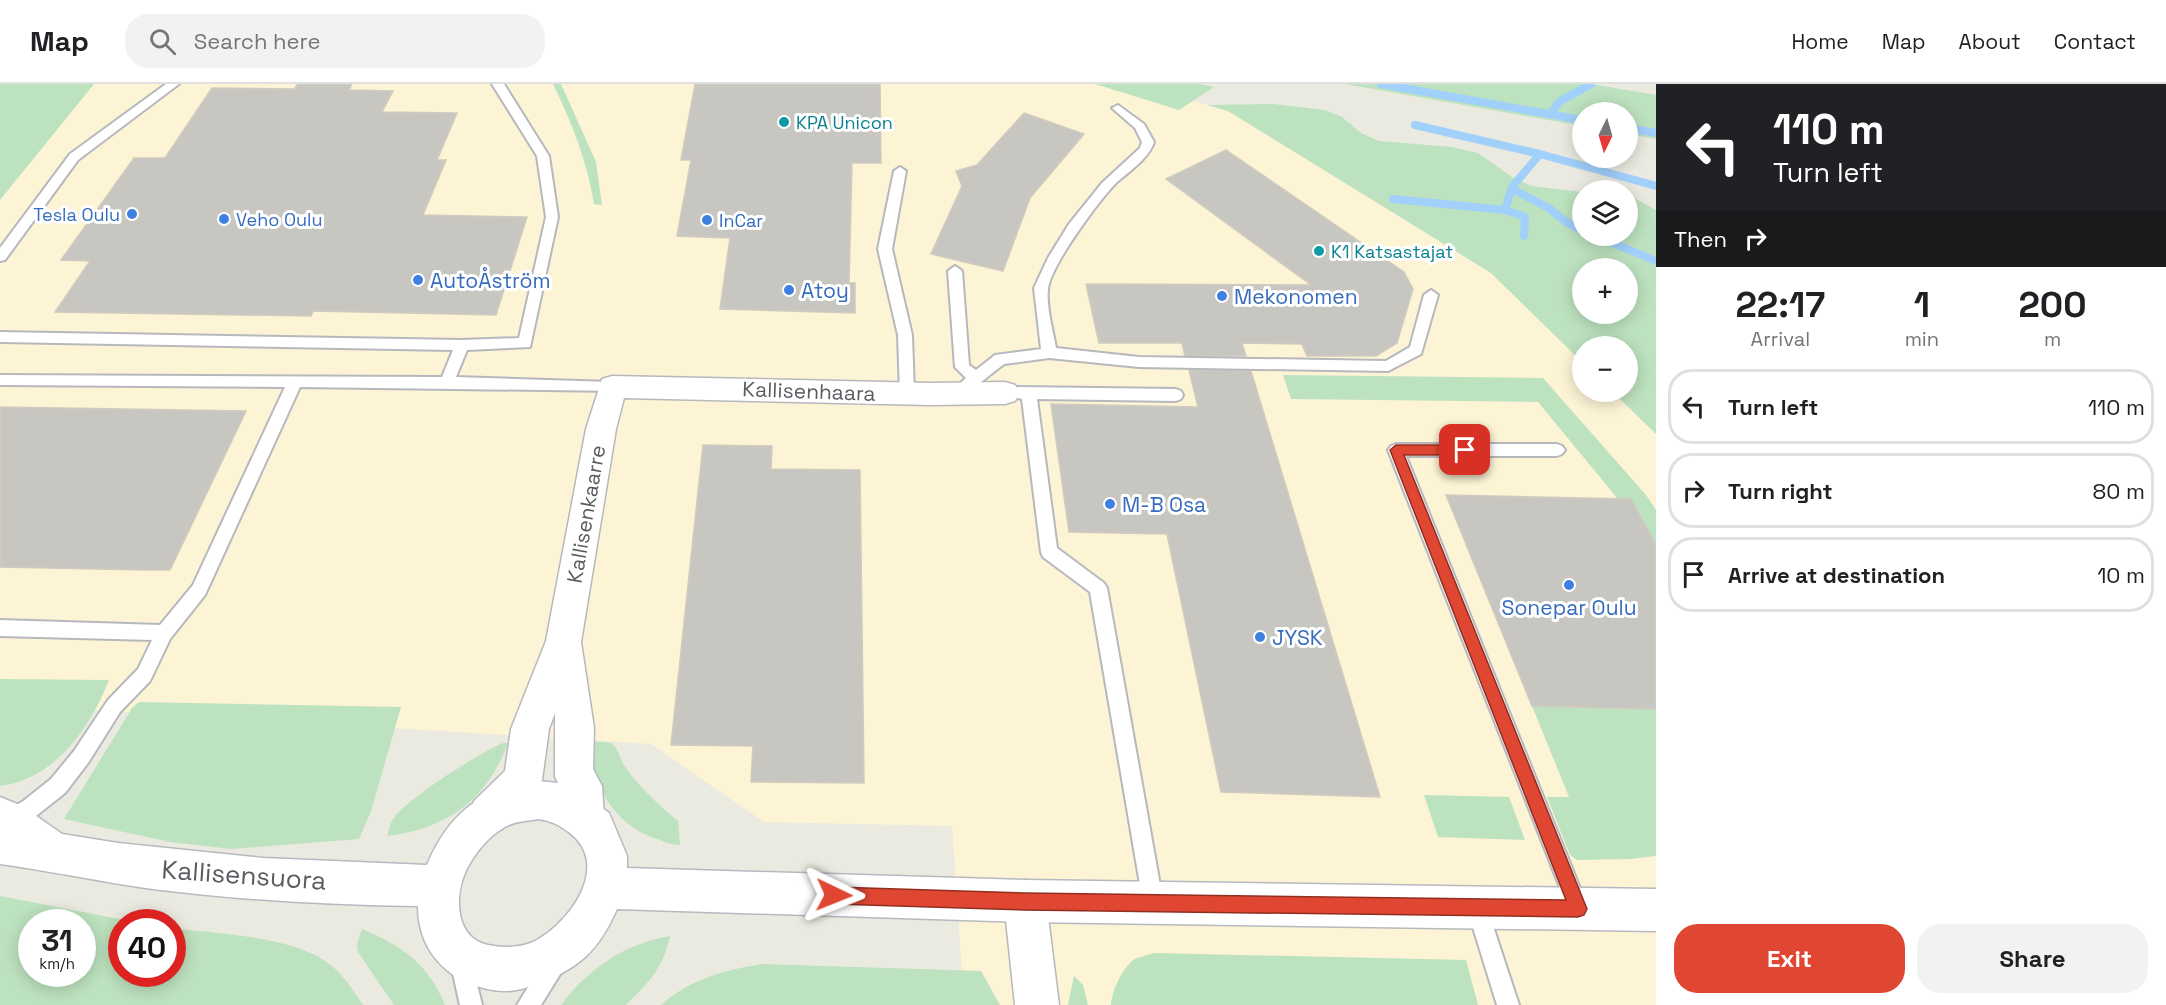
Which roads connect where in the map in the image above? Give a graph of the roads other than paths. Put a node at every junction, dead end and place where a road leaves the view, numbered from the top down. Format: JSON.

......

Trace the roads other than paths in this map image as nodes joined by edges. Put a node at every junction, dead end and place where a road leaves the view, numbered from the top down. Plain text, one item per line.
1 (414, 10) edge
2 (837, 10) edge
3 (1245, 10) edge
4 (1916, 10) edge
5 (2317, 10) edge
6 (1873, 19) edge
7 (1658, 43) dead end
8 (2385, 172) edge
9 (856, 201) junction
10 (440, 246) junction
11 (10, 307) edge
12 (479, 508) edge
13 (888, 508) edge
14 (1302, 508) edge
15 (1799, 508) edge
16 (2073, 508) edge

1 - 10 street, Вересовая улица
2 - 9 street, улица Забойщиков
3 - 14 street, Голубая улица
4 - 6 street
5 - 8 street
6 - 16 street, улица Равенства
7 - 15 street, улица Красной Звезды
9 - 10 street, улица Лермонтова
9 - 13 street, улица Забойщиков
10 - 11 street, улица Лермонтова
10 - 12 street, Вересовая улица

......

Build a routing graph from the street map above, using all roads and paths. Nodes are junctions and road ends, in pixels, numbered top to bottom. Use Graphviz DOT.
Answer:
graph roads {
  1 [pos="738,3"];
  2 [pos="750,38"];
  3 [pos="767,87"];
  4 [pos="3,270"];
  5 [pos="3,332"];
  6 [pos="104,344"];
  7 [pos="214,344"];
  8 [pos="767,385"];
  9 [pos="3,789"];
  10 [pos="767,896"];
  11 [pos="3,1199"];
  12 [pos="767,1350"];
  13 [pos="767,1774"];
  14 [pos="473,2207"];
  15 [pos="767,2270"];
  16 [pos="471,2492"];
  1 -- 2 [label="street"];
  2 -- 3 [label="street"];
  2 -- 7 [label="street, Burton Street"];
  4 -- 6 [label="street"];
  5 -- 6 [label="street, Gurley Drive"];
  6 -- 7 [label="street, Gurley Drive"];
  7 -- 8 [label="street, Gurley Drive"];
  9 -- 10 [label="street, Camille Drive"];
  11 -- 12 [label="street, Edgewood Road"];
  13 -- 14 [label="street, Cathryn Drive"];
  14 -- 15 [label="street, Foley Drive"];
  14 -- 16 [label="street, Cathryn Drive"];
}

......

**Exercise prompt:**
Extract every line containing the string "above" from the material.

**Exercise answer:**
Which roads connect where in the map in the image above? Give a graph of the roads other than paths. Put a node at every junction, dead end and place where a road leaves the view, numbered from the top down. Format: JSON.
Build a routing graph from the street map above, using all roads and paths. Nodes are junctions and road ends, in pixels, numbered top to bottom. Use Graphviz DOT.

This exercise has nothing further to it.